EXERCISE AIM: Every entry below must be transcribed word for word, and the images must be left out.
---
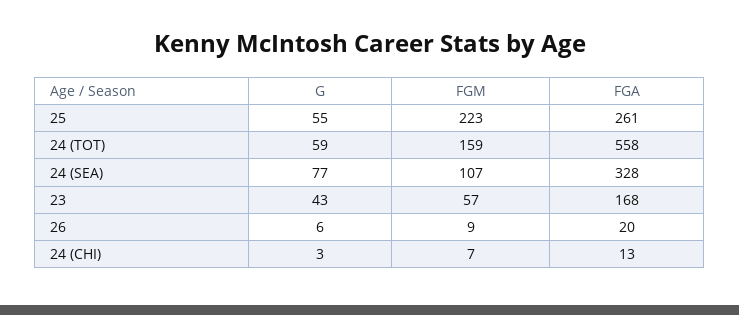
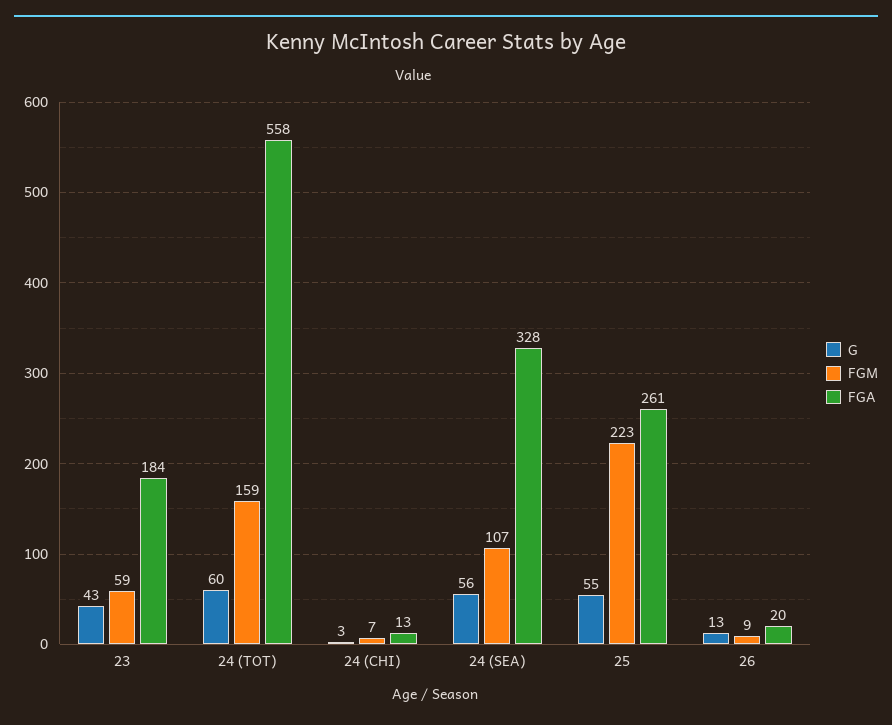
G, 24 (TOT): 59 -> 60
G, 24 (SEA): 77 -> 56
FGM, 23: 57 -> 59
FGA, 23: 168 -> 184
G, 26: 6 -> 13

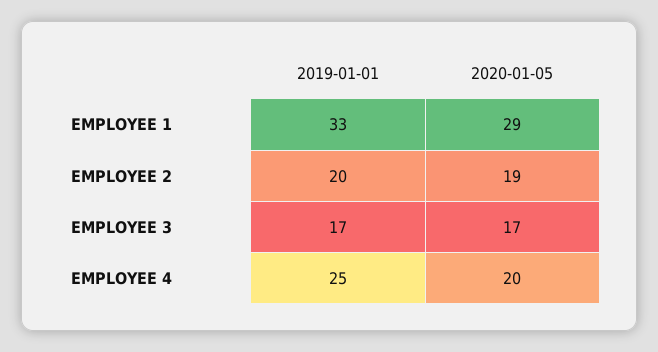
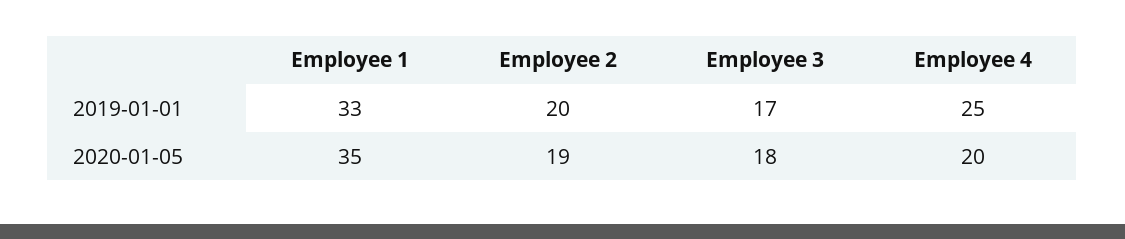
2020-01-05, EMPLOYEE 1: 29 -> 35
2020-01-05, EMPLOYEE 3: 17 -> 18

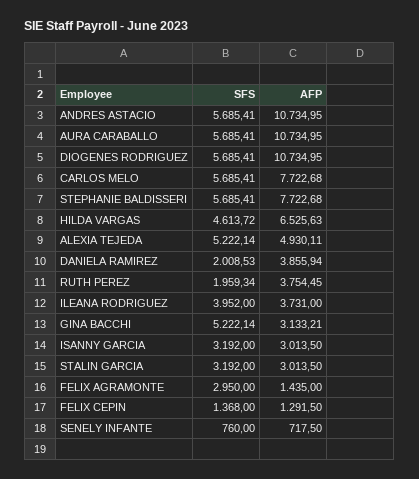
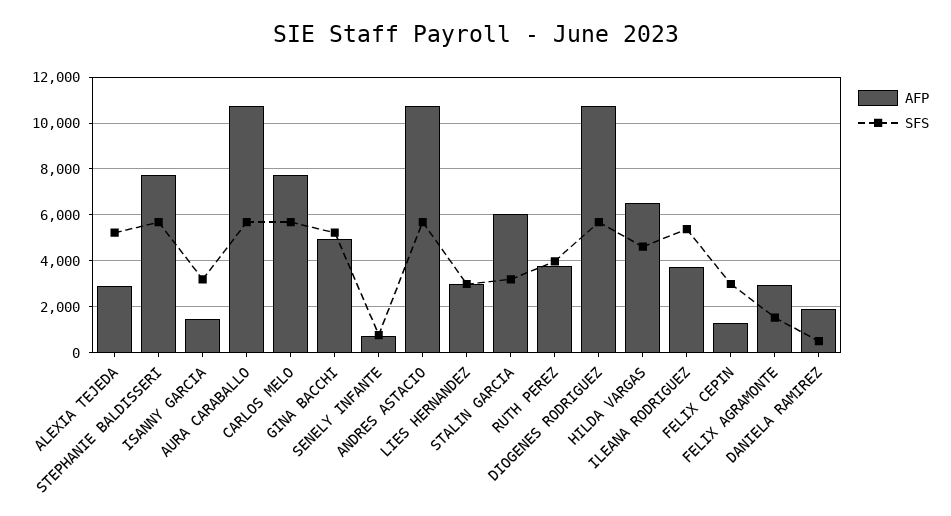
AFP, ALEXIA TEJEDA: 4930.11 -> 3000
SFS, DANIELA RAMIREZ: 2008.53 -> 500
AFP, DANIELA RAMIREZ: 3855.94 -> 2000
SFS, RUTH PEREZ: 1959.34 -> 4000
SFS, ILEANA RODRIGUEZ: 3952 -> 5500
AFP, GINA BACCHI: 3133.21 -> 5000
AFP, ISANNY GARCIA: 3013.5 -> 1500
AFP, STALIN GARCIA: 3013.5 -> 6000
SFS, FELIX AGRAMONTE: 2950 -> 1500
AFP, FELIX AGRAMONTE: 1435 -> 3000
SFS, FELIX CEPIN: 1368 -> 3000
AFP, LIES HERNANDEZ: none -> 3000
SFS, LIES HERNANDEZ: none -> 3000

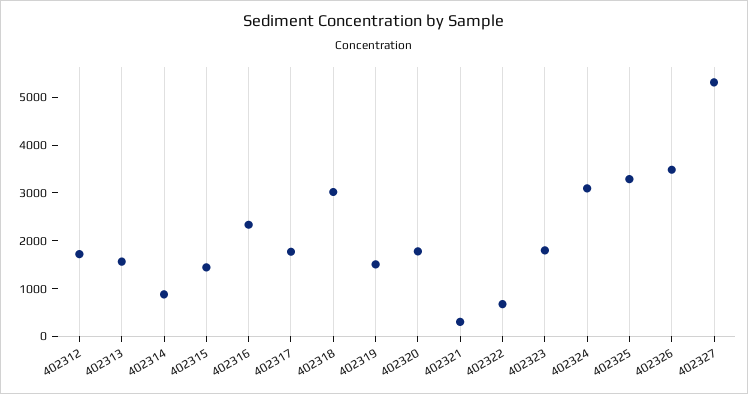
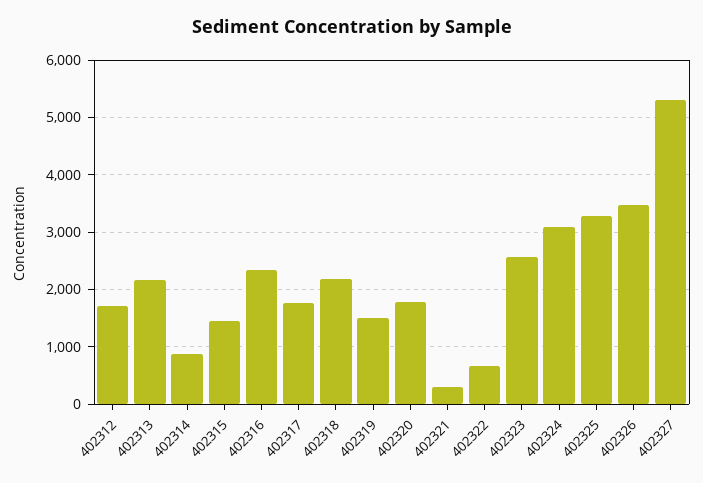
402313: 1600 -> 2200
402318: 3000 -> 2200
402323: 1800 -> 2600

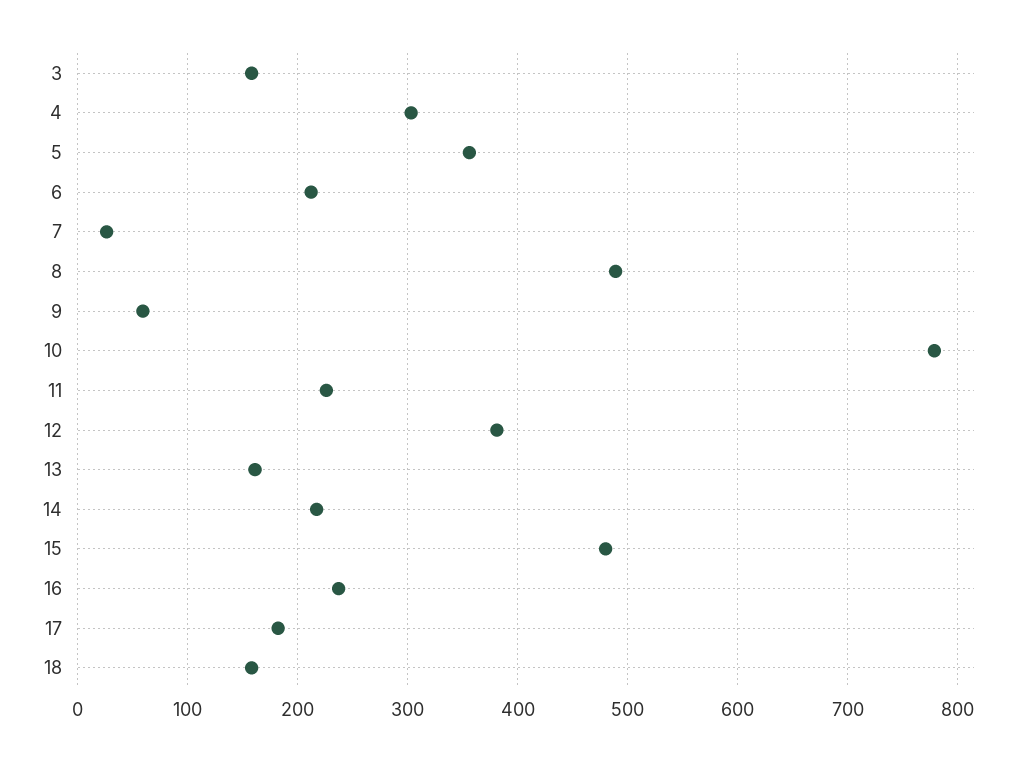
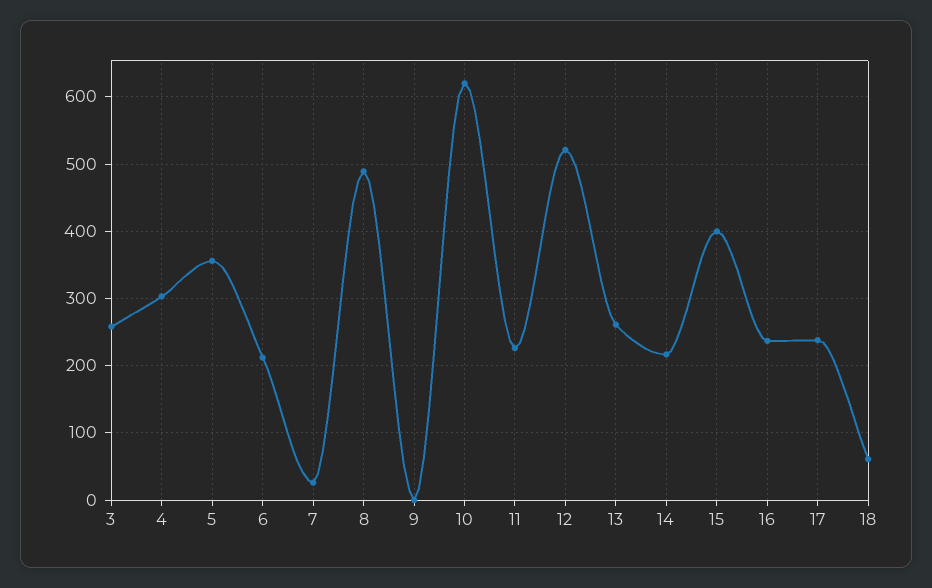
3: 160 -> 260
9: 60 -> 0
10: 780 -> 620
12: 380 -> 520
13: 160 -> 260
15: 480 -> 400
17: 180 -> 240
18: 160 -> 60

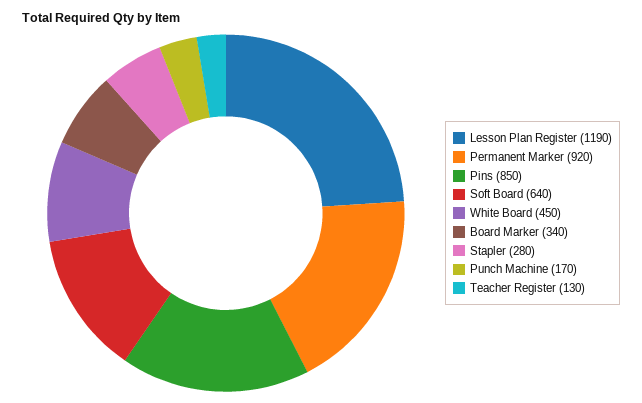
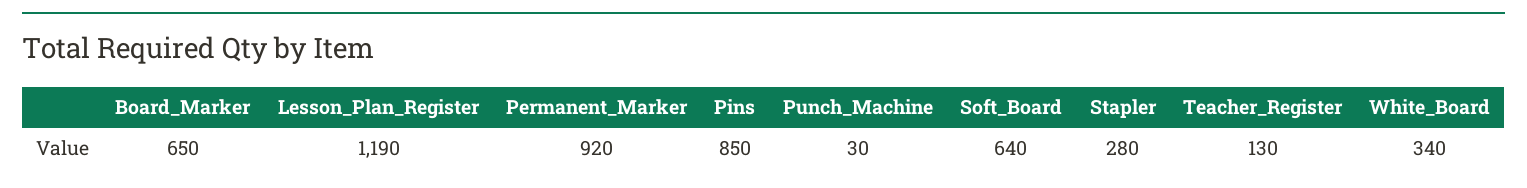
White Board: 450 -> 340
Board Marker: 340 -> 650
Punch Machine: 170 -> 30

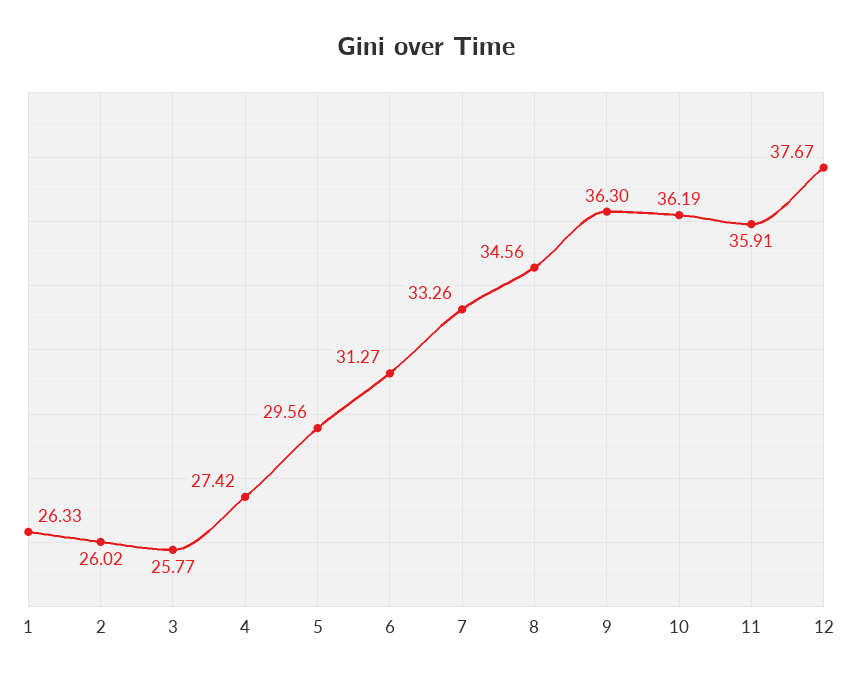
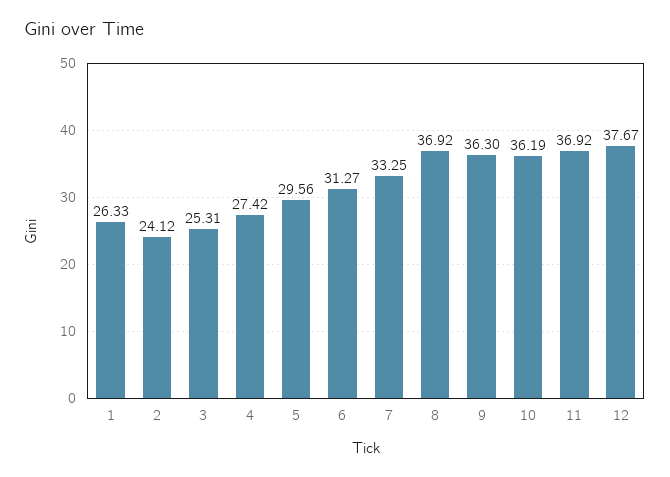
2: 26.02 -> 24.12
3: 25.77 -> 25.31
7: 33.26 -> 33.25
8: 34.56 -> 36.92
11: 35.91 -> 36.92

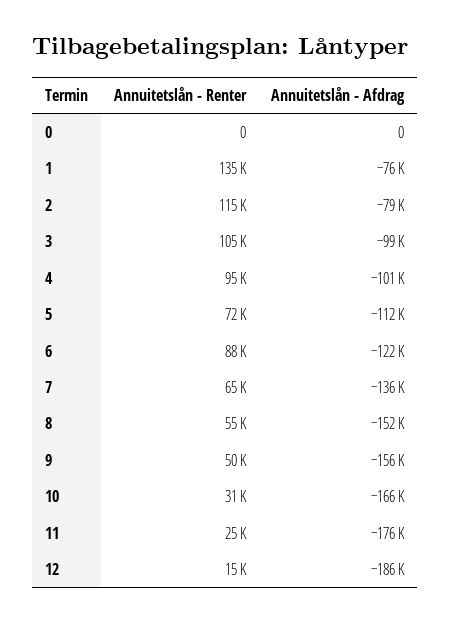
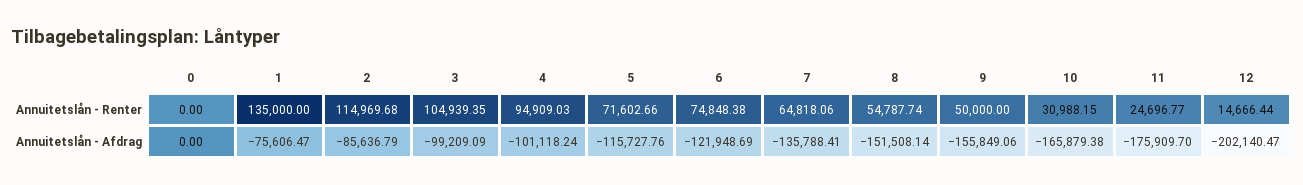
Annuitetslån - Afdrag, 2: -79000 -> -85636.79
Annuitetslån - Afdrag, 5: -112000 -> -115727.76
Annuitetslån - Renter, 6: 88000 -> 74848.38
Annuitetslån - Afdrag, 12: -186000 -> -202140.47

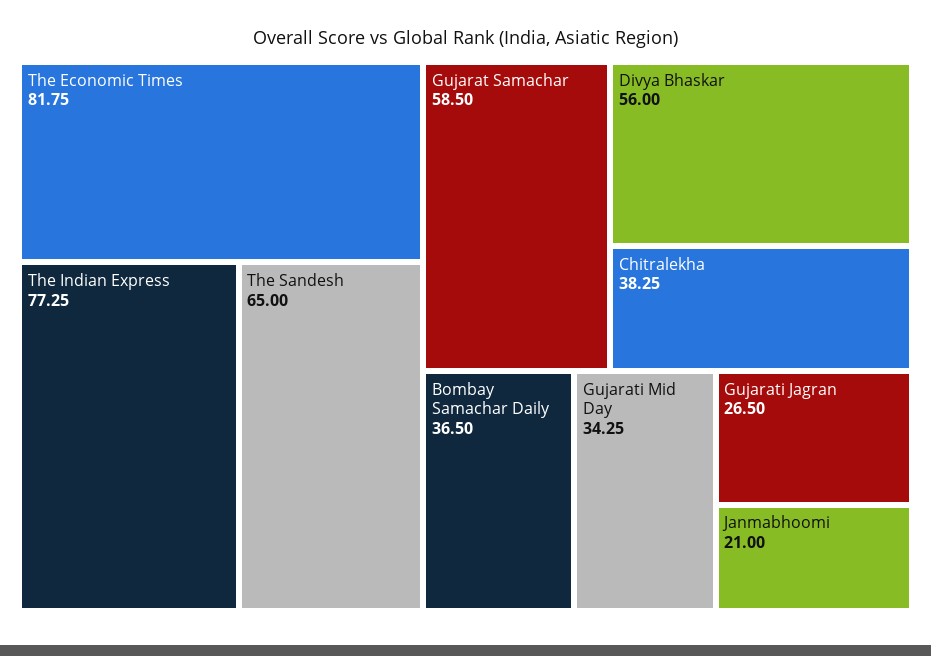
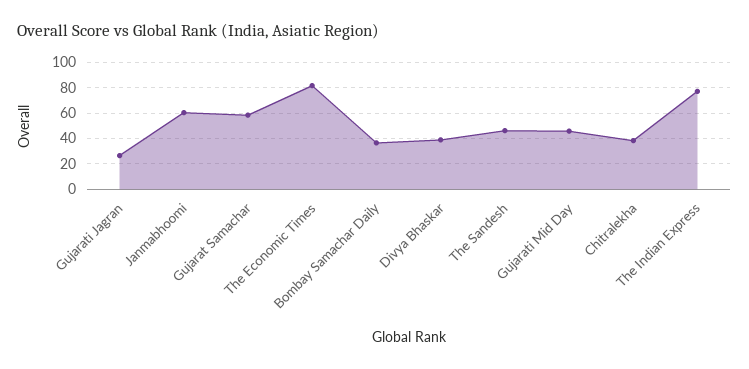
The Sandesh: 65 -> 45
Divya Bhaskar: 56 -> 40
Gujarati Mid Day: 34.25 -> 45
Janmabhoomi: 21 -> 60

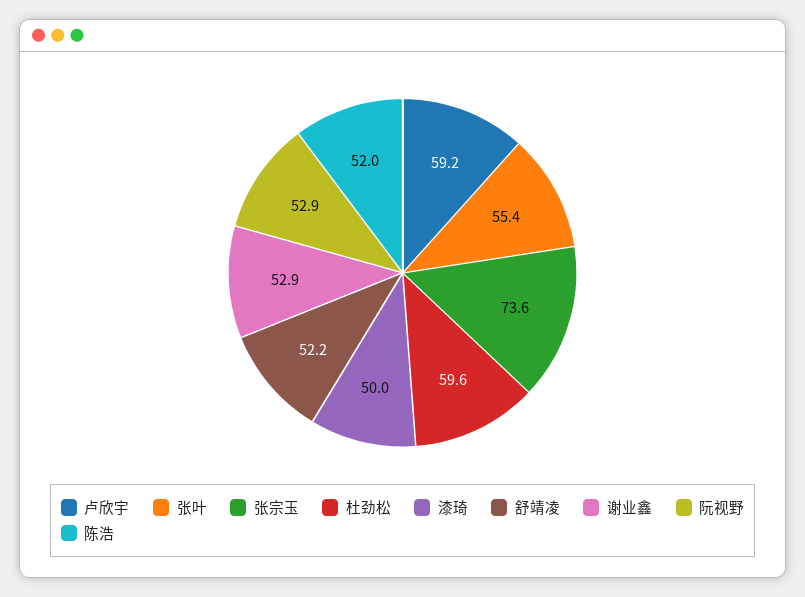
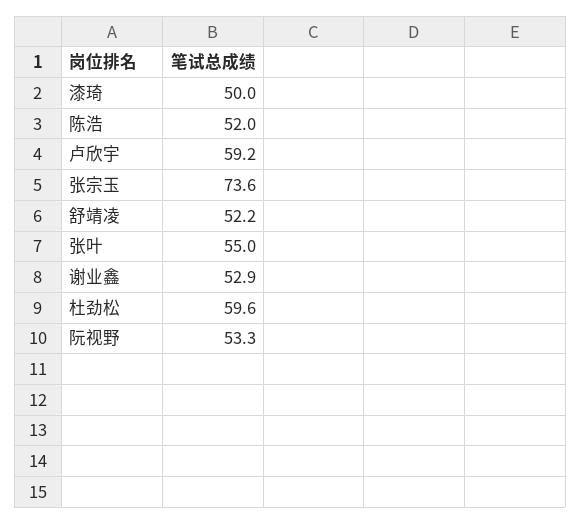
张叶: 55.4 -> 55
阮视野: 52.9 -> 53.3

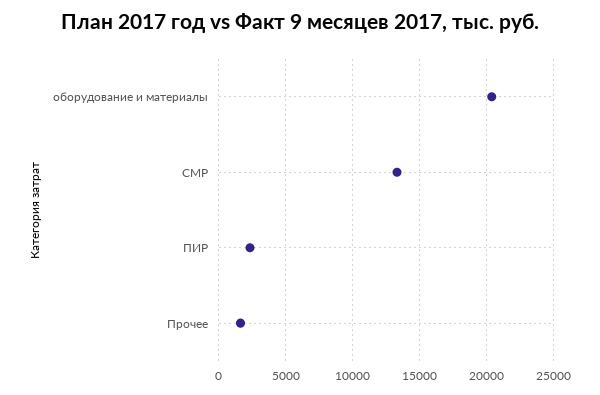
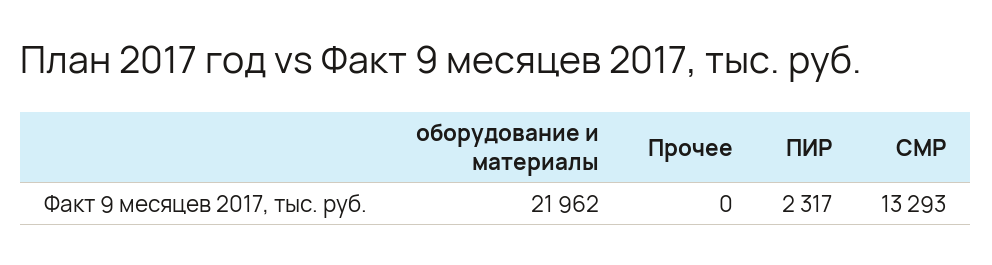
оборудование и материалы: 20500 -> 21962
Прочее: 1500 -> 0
---
OUTPUT OF THE EXERCISE:
G, 24 (TOT): 59 -> 60
G, 24 (SEA): 77 -> 56
FGM, 23: 57 -> 59
FGA, 23: 168 -> 184
G, 26: 6 -> 13

2020-01-05, EMPLOYEE 1: 29 -> 35
2020-01-05, EMPLOYEE 3: 17 -> 18

AFP, ALEXIA TEJEDA: 4930.11 -> 3000
SFS, DANIELA RAMIREZ: 2008.53 -> 500
AFP, DANIELA RAMIREZ: 3855.94 -> 2000
SFS, RUTH PEREZ: 1959.34 -> 4000
SFS, ILEANA RODRIGUEZ: 3952 -> 5500
AFP, GINA BACCHI: 3133.21 -> 5000
AFP, ISANNY GARCIA: 3013.5 -> 1500
AFP, STALIN GARCIA: 3013.5 -> 6000
SFS, FELIX AGRAMONTE: 2950 -> 1500
AFP, FELIX AGRAMONTE: 1435 -> 3000
SFS, FELIX CEPIN: 1368 -> 3000
AFP, LIES HERNANDEZ: none -> 3000
SFS, LIES HERNANDEZ: none -> 3000

402313: 1600 -> 2200
402318: 3000 -> 2200
402323: 1800 -> 2600

3: 160 -> 260
9: 60 -> 0
10: 780 -> 620
12: 380 -> 520
13: 160 -> 260
15: 480 -> 400
17: 180 -> 240
18: 160 -> 60

White Board: 450 -> 340
Board Marker: 340 -> 650
Punch Machine: 170 -> 30

2: 26.02 -> 24.12
3: 25.77 -> 25.31
7: 33.26 -> 33.25
8: 34.56 -> 36.92
11: 35.91 -> 36.92

Annuitetslån - Afdrag, 2: -79000 -> -85636.79
Annuitetslån - Afdrag, 5: -112000 -> -115727.76
Annuitetslån - Renter, 6: 88000 -> 74848.38
Annuitetslån - Afdrag, 12: -186000 -> -202140.47

The Sandesh: 65 -> 45
Divya Bhaskar: 56 -> 40
Gujarati Mid Day: 34.25 -> 45
Janmabhoomi: 21 -> 60

张叶: 55.4 -> 55
阮视野: 52.9 -> 53.3

оборудование и материалы: 20500 -> 21962
Прочее: 1500 -> 0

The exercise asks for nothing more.